Hackers based in Beijing are spying on individuals across the South China Sea.

A report reveals a vast espionage operation carried out by the Chinese authorities against several states in the South China Sea.

The Chinese Communist Party carefully monitors all activities of its neighbors in the China Sea. A report published on May 22, 2024 by the cybersecurity company Bitdefender reports a vast espionage campaign targeting the governments of states in the south of the Middle Kingdom. “ At least eight government and military entities in the South China Sea have been compromised in recent years by a group aligned with Chinese interests “, we can read in the file. Cyber experts do not give the names of the impacted countries. The main states in the region are the Philippines, Malaysia, Indonesia, Vietnam and Singapore.
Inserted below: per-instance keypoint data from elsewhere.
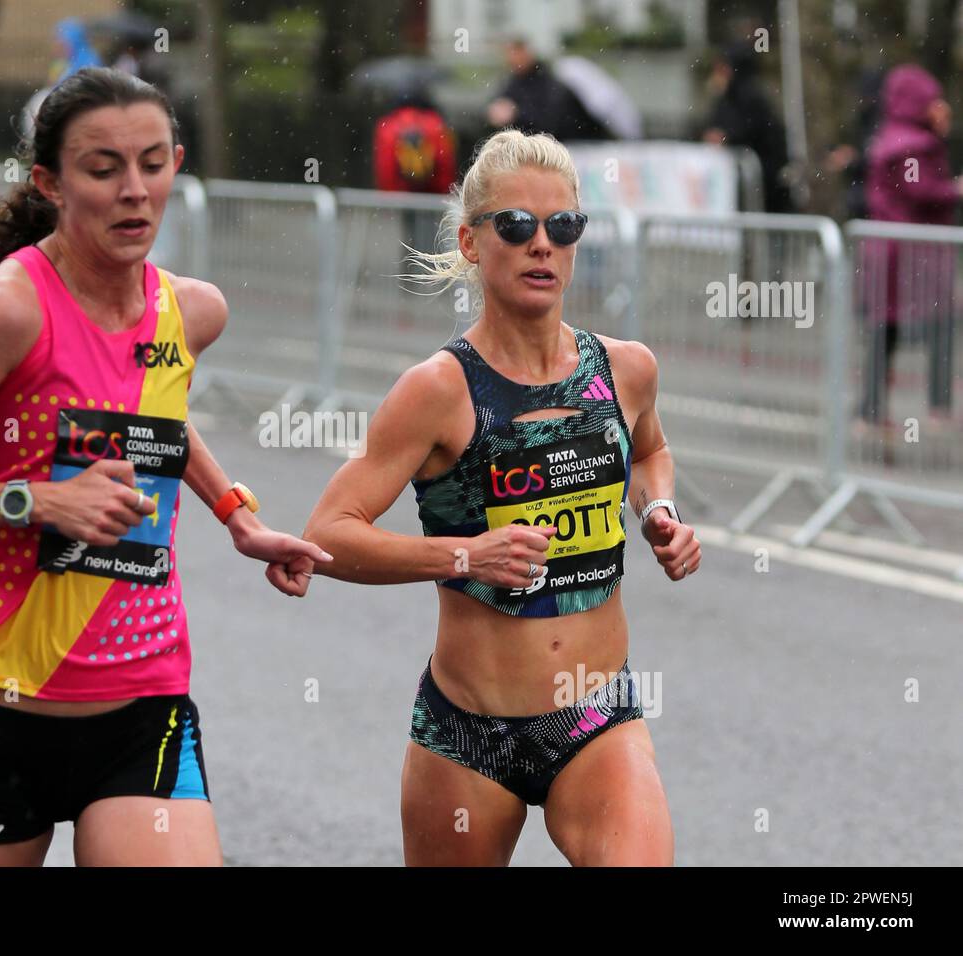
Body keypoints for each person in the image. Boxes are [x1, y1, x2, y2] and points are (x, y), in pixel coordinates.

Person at [0, 67, 329, 866]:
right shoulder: (8, 312)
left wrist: (238, 516)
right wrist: (33, 503)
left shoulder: (192, 311)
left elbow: (154, 419)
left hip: (146, 705)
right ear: (51, 183)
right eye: (103, 170)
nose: (134, 190)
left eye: (153, 163)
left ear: (177, 162)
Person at [302, 130, 699, 866]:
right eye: (516, 226)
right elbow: (329, 533)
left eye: (563, 226)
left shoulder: (626, 370)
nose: (541, 245)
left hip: (596, 717)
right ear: (473, 241)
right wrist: (463, 554)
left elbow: (649, 451)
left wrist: (659, 512)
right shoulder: (437, 391)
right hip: (468, 732)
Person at [859, 63, 961, 426]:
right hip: (910, 254)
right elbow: (919, 190)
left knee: (886, 329)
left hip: (890, 250)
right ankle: (937, 406)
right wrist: (956, 189)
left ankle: (871, 410)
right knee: (939, 324)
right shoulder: (914, 144)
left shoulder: (892, 136)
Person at [701, 42, 794, 214]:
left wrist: (727, 137)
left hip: (764, 188)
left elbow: (754, 131)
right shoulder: (726, 97)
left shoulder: (751, 97)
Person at [373, 86, 458, 256]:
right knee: (433, 237)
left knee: (409, 234)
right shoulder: (435, 123)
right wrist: (445, 192)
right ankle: (430, 272)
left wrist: (389, 195)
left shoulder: (388, 125)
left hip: (405, 193)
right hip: (431, 194)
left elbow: (385, 166)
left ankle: (409, 272)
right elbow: (445, 161)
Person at [486, 39, 610, 143]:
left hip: (564, 145)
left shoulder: (548, 82)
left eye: (516, 52)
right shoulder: (512, 81)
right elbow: (497, 107)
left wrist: (516, 114)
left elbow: (549, 120)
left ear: (527, 53)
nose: (512, 58)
These operations were attributed to a collective of hackers still unknown according to Bitdefender researchers, called “Unfading Sea Haze”, in French: “the eternal sea mist”.

The choice and multiplicity of targets correspond to a large-scale operation linked to Chinese policy in the region. Among others, malware, such as Gh0st RAT (a Trojan), previously attributed to Chinese malicious actors, was detected by the cybersecurity company.

Europe and the United States are not spared from cyber espionage

Bitdefender said it had difficulty knowing how hackers initially gained access to certain systems. However, experts have noted a common method in every infiltration attempt: the “spear phishing” campaign. Concretely, hackers gather information about their target before pretending to be those around them and deceiving them. Sometimes hackers steal the email account of a colleague or loved one, then initiate a chat with this false identity.

The hacker group offers to download an official document available on the European Union website to deceive the victim. // Source: ESET Research — An email usurping the European Union and sent by Chinese hackers during a previous campaign. // Source : ESET Research

The attachments contained malware to sneak into computers. The campaign in this region of the world has been going on for at least five years.

Asian countries are not the only ones in Beijing's sights, since Europe and the United States are regularly victims of agents of Chinese power. Last February, a Chinese surveillance and infiltration program with French targets was leaked on the web.

More recently, the British Ministry of Defense was the victim of a cyberattack of Chinese origin, according to local media. Hackers had infiltrated the payroll system to obtain the personal information of British soldiers. The Chinese authorities did not react to these revelations.